Anyone who has paid sincere attention to Swift’s work can plainly see she has a songwriting skill that verges on literary. Yet for much of her career she was dismissed as frivolous and girlish for writing about her feelings and her heartbreak. A caricature was created of her in the media as either a boy-crazy lovefool or a maneater who would harvest the remains of her romantic conquests for lyrical content. Through the album rereleases, the world got to hear the words that Swift wrote when she was 19 sung with an adult voice. When a track like Dear John was re-released last year, any fair analysis was forced to admit without prejudice that Swift has always been brilliant.

She can change the GDP of a nation just by touring there. And the lore around her means that she attracts an attention economy of almost unprecedented scale. It’s modern Beatlemania.

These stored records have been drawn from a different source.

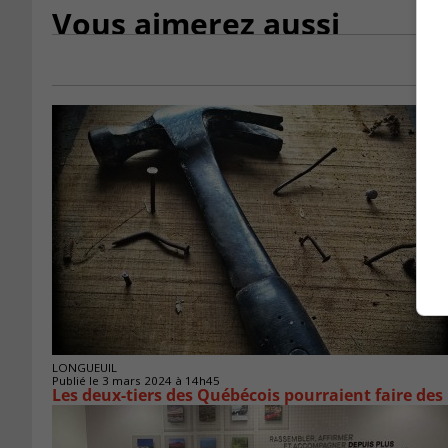
Vous aimerez aussi
LONGUEUIL
Publié le 3 mars 2024 à 14h45
Les deux-tiers des Québécois pourraient faire de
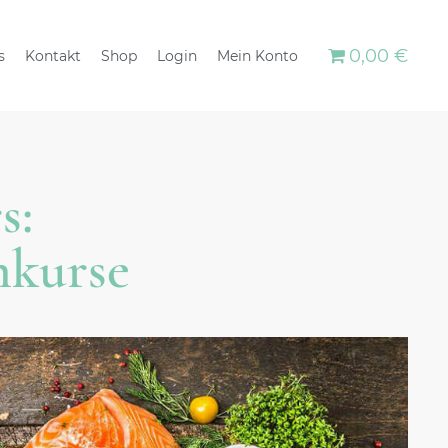
0,00 €
s
Kontakt
Shop
Login
Mein Konto
s:
hkurse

But inviting fans to interpret everything she does has sometimes become treacherous for Swift. Some of the more extreme fringes of the fandom have become conditioned to believe that she is always sending them secret messages, that there is always another meaning that can be found if you love her or understand her enough. This has led to her own personhood being totally erased by those who have an imaginary, preferred version of the singer that they insist on projecting on to her.

The most egregious example is a faction of the fandom known as the ‘Gaylors’. These are a cohort of fans who have convinced themselves that the 34-year-old is a closeted gay woman, who leaves breadcrumbs about her true sexual identity through her songs. This led to one critic penning an essay in the New York Times in December espousing the same outlandish theory, which was so offensive that Swift’s camp was moved to publicly denounce it.

“No matter how many times she comes out and whacks the Gaylors across the head, they will insist that she’s subliminally messaging something to them. I think she becomes this avatar that people project whatever they want on to. And her actual voice becomes less powerful, in a weird way,” Hourihane says.

Taylor Swift during one of her six shows in Singapore as part of her Eras tour. Photo: Ashok Kumar via Getty Images

Swift herself has referenced a concern that her life has become so “unmanageably sized,” that she struggles with “the idea of not feeling like a person”. She is undoubtedly the most famous person on the planet. That is a blessing and a burden.

But even when she’s writing about that level of fame, the unique experiences that surely nobody else could understand, Swift still finds a way to make those songs human and real. Like 2017’s Reputation album, which is ostensibly about what she described as being “cancelled” from what was then the high point of her fame. That should have been a theme that isolated fans. But Swift, true to form, still managed to make the album a love story. When the opening bars of Ready For It launch the Reputation era during the live show, it usually gets the biggest roar.

Thousands of words have been written by those trying to understand Swift’s cultural impact. For fans like Hourihane, it’s not that complicated.

“It’s definitely more straightforward than it seems. It’s this intimacy, it’s the confessional songwriting. It’s songwriting that is specific enough to be emotionally resonant, but vague enough to be generally applicable to many different people’s lives,” he says.

“It’s why people fall in love with poets and writers. It comes down to her way with words. She’s a wordsmith.”

“Like you want to get her merch because you want to wear those lyrics that mean everything to you. You want to dissect songs here and there because you have a perspective on what this means and how it should be interpreted.”

As a fandom, Swifties are often mocked for being so earnest and so excited about Taylor Swift. A fairly common insult is to compare them to a cult. But in the same way that pets sometimes take on the appearances of their owners, fandoms take on the qualities of their icons. Taylor Swift’s entire core ethos is about embracing earnestness, even when it’s kind of cringe.

Swifties are a huge, global, disparate, group of people.

“But you all unite at Mecca, which is the Eras tour. You all come together under the same roof and you worship the same God. There’s something religious about it, there’s something reverential about it.”